[TO DO] Convert the items below into a two-column CSV with a header row naming the columns "prompt" and "response". Give one row per item, put its text and its answer each in a single quoted field with line breaks replaced by spaces, and leave out the pictures.

[EXERCISE MATERIALS]

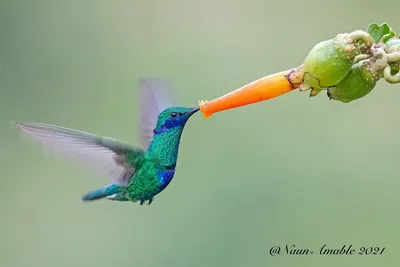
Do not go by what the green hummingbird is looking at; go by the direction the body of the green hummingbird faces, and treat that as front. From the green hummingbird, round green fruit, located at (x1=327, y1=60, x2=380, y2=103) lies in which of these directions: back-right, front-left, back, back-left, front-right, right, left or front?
front-right

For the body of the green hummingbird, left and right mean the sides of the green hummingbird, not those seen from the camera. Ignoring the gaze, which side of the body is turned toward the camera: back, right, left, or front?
right

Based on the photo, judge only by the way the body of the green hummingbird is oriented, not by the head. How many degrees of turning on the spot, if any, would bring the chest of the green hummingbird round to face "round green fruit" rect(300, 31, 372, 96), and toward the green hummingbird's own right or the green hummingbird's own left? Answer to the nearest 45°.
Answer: approximately 45° to the green hummingbird's own right

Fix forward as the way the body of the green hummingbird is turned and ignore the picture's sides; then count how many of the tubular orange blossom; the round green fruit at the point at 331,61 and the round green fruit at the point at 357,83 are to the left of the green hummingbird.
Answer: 0
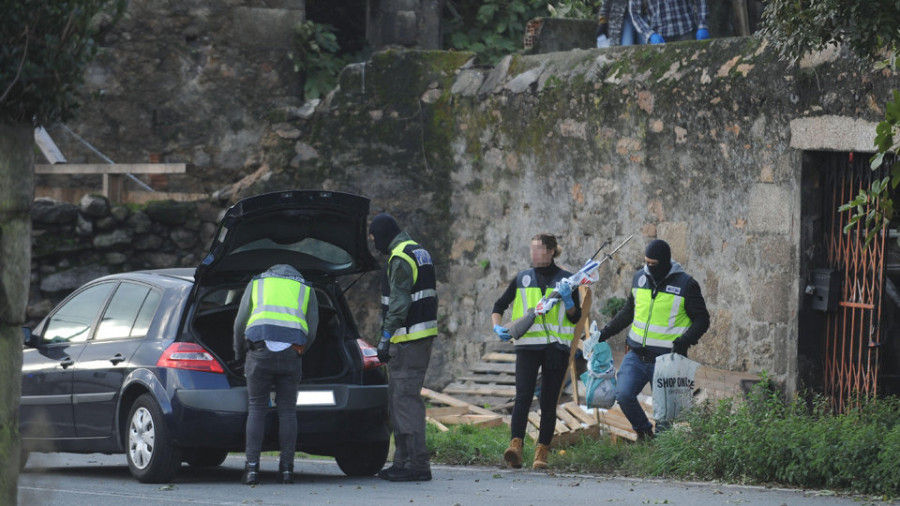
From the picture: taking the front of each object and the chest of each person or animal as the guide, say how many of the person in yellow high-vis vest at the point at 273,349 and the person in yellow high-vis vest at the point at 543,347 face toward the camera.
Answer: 1

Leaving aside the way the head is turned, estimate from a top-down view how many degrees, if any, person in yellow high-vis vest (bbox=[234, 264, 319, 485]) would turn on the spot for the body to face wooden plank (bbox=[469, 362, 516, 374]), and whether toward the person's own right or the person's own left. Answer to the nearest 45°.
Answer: approximately 45° to the person's own right

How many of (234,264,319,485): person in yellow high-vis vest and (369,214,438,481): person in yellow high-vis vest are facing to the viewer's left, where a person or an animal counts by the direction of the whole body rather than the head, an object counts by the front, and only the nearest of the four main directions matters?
1

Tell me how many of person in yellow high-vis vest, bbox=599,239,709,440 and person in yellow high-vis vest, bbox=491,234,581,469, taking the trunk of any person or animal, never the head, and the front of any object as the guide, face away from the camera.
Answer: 0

[OUTPUT FOR THIS TASK]
prompt,response
"Do not go by what the green hummingbird is looking at; go by the direction the body of the green hummingbird faces, and treat that as front. From the green hummingbird, round green fruit, located at (x1=327, y1=60, x2=380, y2=103) lies in which of these directions: back-right, front-left, back, back-left, front-right, right, left or front?","front-right"
"For the body of the green hummingbird, left and right mean the sides of the green hummingbird, not those seen from the camera. Ignoring the gaze, which side of the body is turned toward the camera: back, right, left, or front?","right"
"Based on the photo, judge only by the way the body of the green hummingbird is oriented, not by the head. How many degrees of turning on the spot, if any, would bring the chest of the green hummingbird round to face ""round green fruit"" rect(300, 31, 372, 96), and toward the green hummingbird's own right or the green hummingbird's own left? Answer to the nearest 45°. Answer:","approximately 45° to the green hummingbird's own right"
"Fix forward as the way the body of the green hummingbird is turned and ignore the picture's sides; then count how many of the tubular orange blossom; the round green fruit at the point at 331,61 and the round green fruit at the point at 357,83 are to the left of the green hummingbird. Answer:","0"
"From the picture: taking the front of each object and the chest of each person or animal as the guide, say how many of the person in yellow high-vis vest at the point at 273,349 and the person in yellow high-vis vest at the point at 543,347 face toward the camera. Answer:","1"
"Leaving aside the way the head is turned, estimate from a top-down view how many degrees, if any, person in yellow high-vis vest (bbox=[234, 264, 319, 485]) would turn on the spot for the body to face wooden plank (bbox=[469, 362, 516, 374]), and whether toward the person's own right or the person's own left. Answer to the nearest 45°. Answer:","approximately 45° to the person's own right"
"How many of (234,264,319,485): person in yellow high-vis vest and (369,214,438,481): person in yellow high-vis vest are facing to the viewer's left, where a person or an animal counts by the direction of the whole body rather than the head, an object counts by the front, and only the nearest of the four main directions matters?","1"
"Tell me how many of person in yellow high-vis vest, bbox=599,239,709,440 and person in yellow high-vis vest, bbox=491,234,581,469, taking the trunk of any person or animal, never the head, and the front of any object as the guide, face away from the camera. Answer:","0"